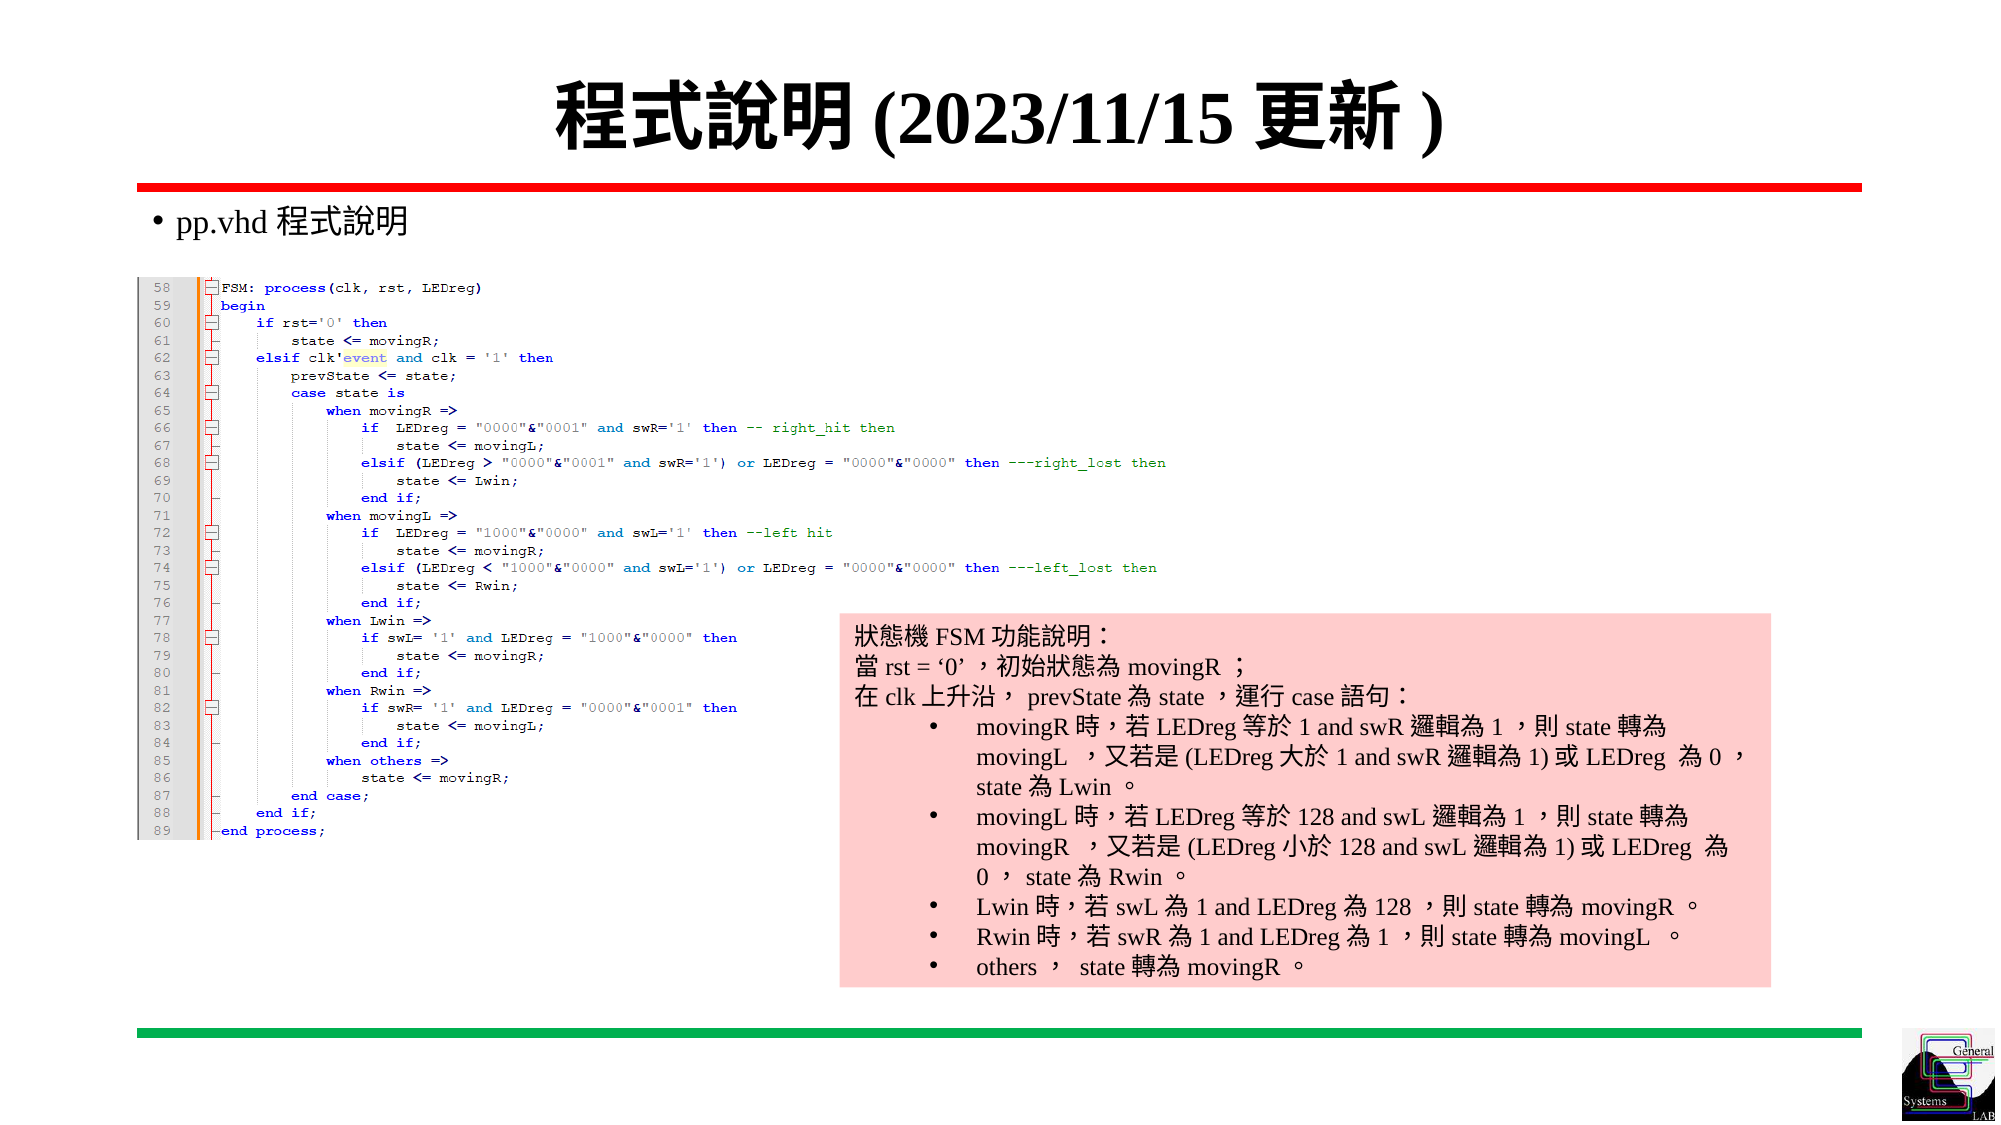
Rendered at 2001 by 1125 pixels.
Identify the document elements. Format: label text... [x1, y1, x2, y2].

list pp.vhd程式說明 [137, 197, 1863, 1024]
picture [1902, 1028, 1995, 1121]
picture [137, 277, 1171, 840]
title 程式說明(2023/11/15更新) [137, 59, 1863, 178]
text_box 狀態機FSM功能說明： 當rst = ‘0’，初始狀態為movingR； 在clk上升沿，prevState為state，運行case語句： movingR時，若LEDreg等於1 and swR邏輯為1，則state轉為movingL ，又若是(LEDreg大於1 and swR邏輯為1)或LEDreg 為0，state為Lwin。 movingL時，若LEDreg等於128 and swL邏輯為1，則state轉為movingR ，又若是(LEDreg小於128 and swL邏輯為1)或LEDreg 為0，state為Rwin。 Lwin時，若swL為1 and LEDreg為128，則state轉為movingR。 Rwin時，若swR為1 and LEDreg為1，則state轉為movingL 。 others， state轉為movingR。 [839, 613, 1772, 988]
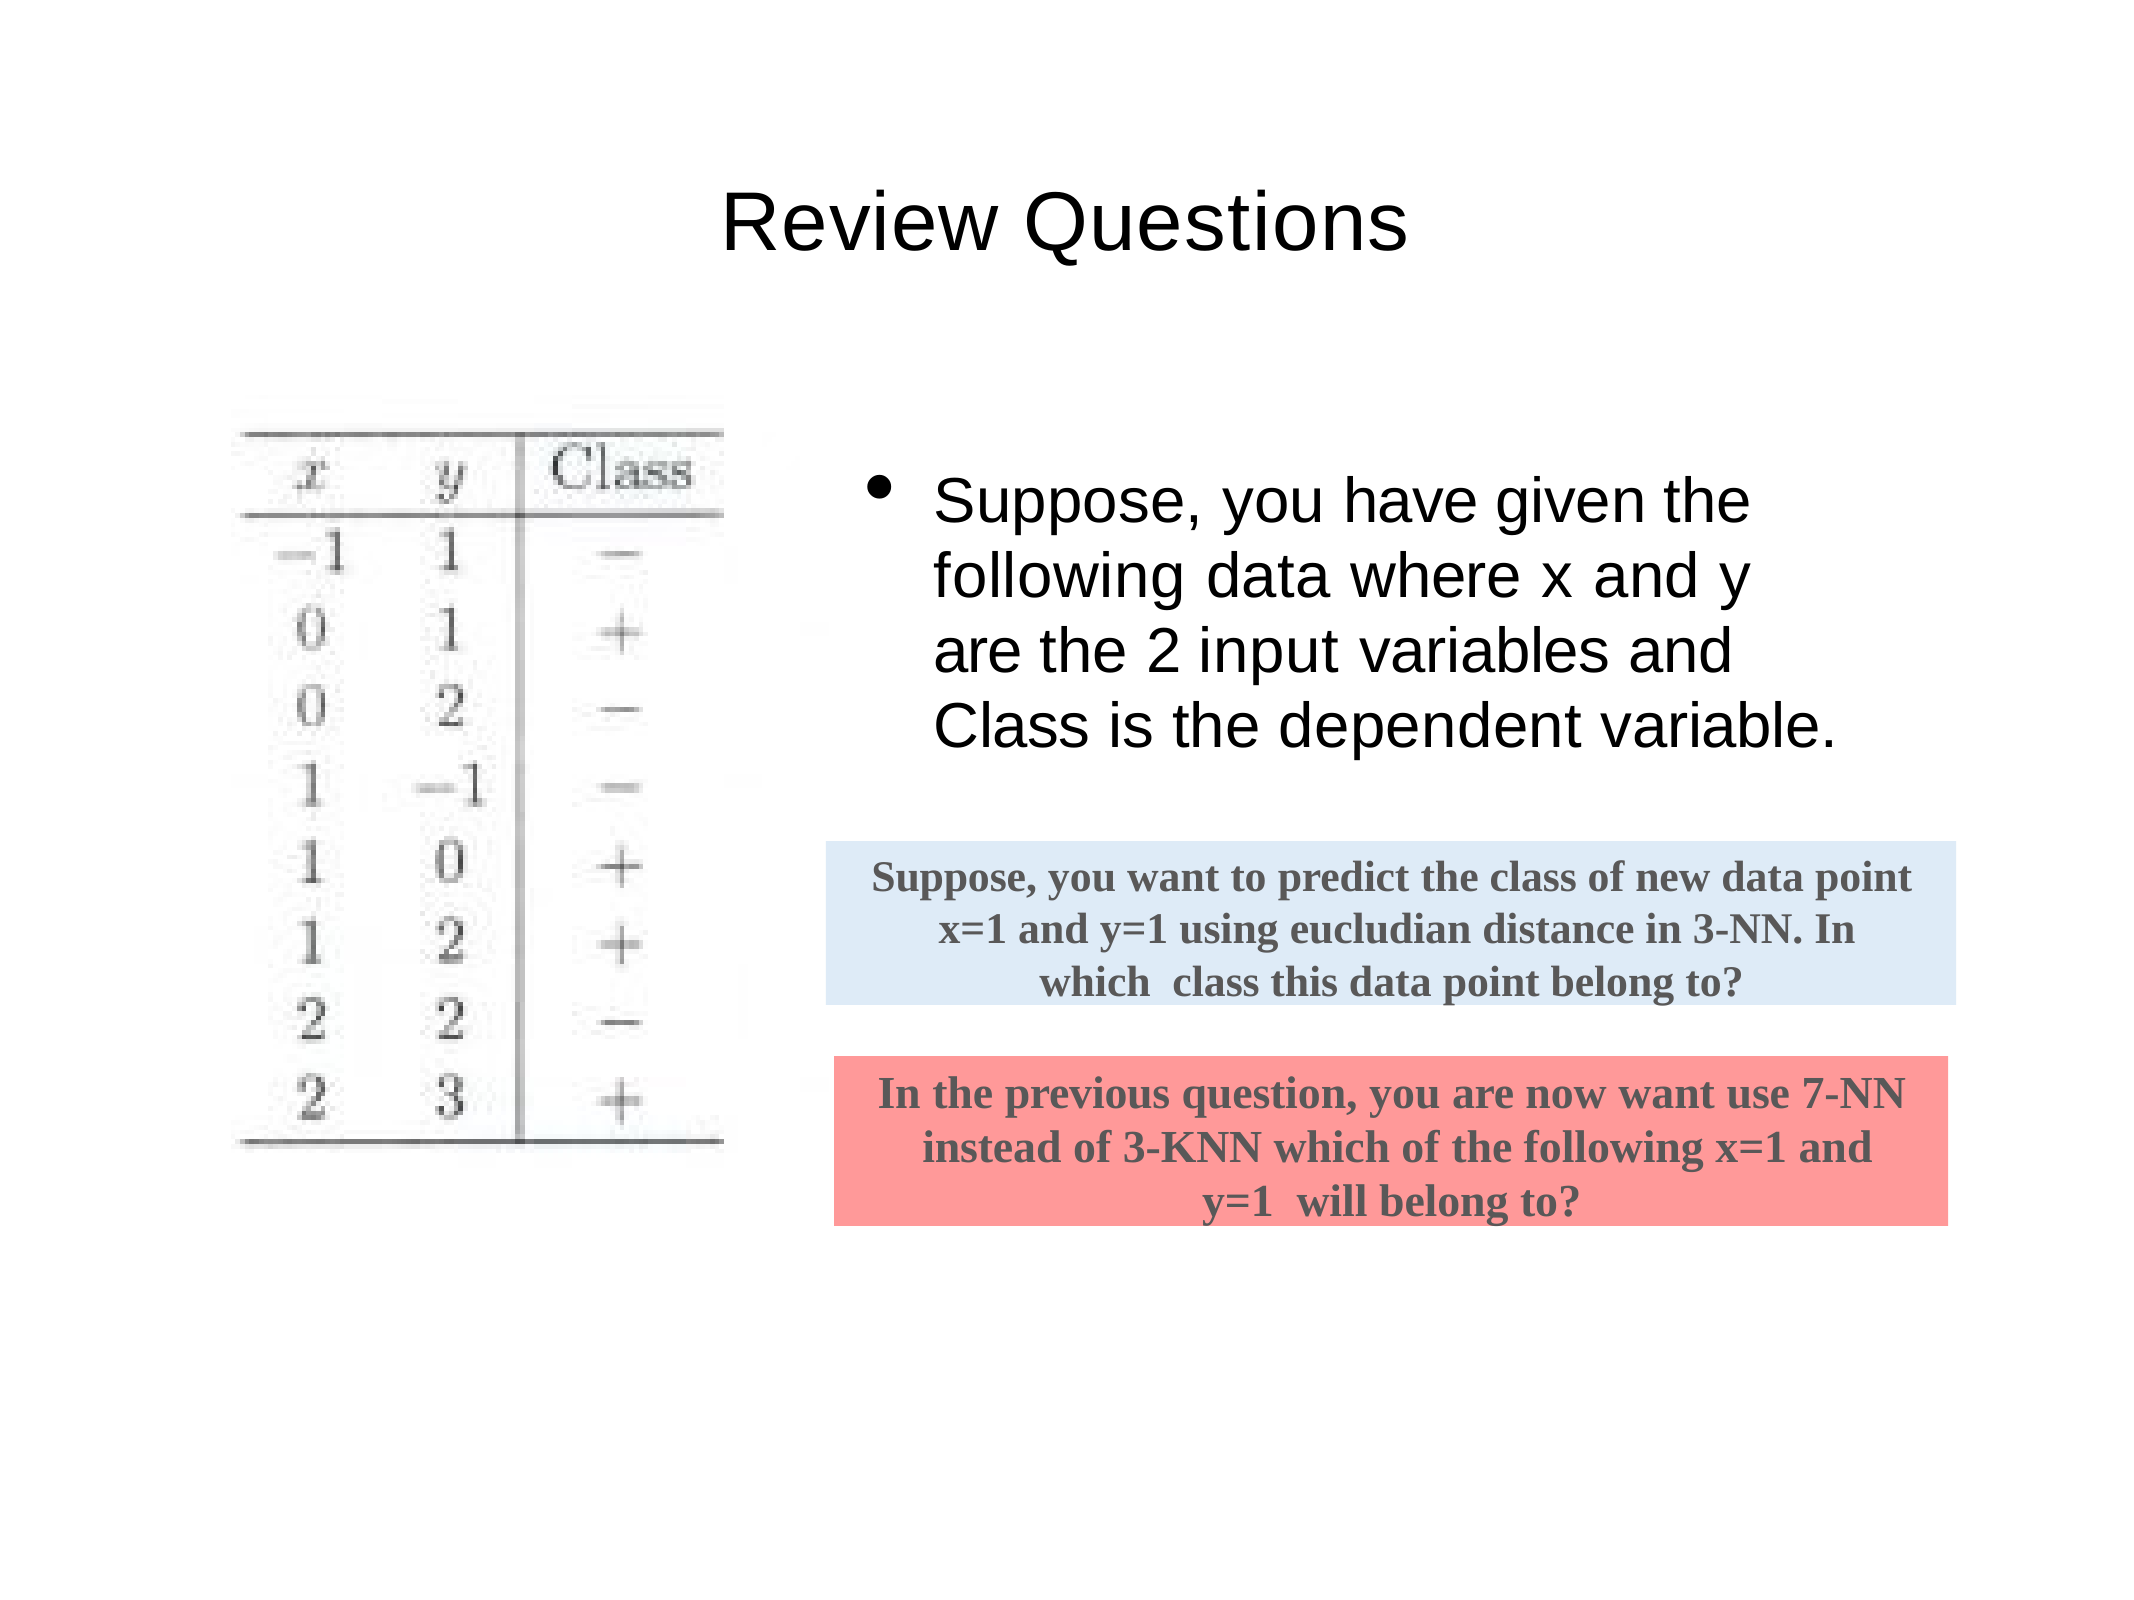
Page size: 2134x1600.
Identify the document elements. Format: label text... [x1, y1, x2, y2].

text_box Suppose, you want to predict the class of new data point x=1 and y=1 using eucludian distance in 3-NN. In which class this data point belong to? [833, 841, 1957, 1005]
picture [231, 395, 829, 1168]
title Review Questions [718, 164, 1415, 435]
text_box In the previous question, you are now want use 7-NN instead of 3-KNN which of the following x=1 and y=1 will belong to? [834, 1056, 1949, 1226]
text_box Suppose, you have given the following data where x and y are the 2 input variables and Class is the dependent variable. [862, 455, 1842, 761]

++++++

— JOB ITEM —
Please copy out the material above exactly, with the images removed.

— OUTPUT FOR THIS TASK —
Rendered at 2001 by 1125 pixels.
Identify the document elements. Format: label text... [x1, y1, x2, y2].

list pp.vhd程式說明 [137, 197, 1863, 1024]
picture [1902, 1028, 1995, 1121]
picture [137, 277, 1171, 840]
title 程式說明(2023/11/15更新) [137, 59, 1863, 178]
text_box 狀態機FSM功能說明： 當rst = ‘0’，初始狀態為movingR； 在clk上升沿，prevState為state，運行case語句： movingR時，若LEDreg等於1 and swR邏輯為1，則state轉為movingL ，又若是(LEDreg大於1 and swR邏輯為1)或LEDreg 為0，state為Lwin。 movingL時，若LEDreg等於128 and swL邏輯為1，則state轉為movingR ，又若是(LEDreg小於128 and swL邏輯為1)或LEDreg 為0，state為Rwin。 Lwin時，若swL為1 and LEDreg為128，則state轉為movingR。 Rwin時，若swR為1 and LEDreg為1，則state轉為movingL 。 others， state轉為movingR。 [839, 613, 1772, 988]
Page size: 2134x1600.
Identify the document elements. Format: label text... [x1, y1, x2, y2].

text_box Suppose, you want to predict the class of new data point x=1 and y=1 using eucludian distance in 3-NN. In which class this data point belong to? [833, 841, 1957, 1005]
picture [231, 395, 829, 1168]
title Review Questions [718, 164, 1415, 435]
text_box In the previous question, you are now want use 7-NN instead of 3-KNN which of the following x=1 and y=1 will belong to? [834, 1056, 1949, 1226]
text_box Suppose, you have given the following data where x and y are the 2 input variables and Class is the dependent variable. [862, 455, 1842, 761]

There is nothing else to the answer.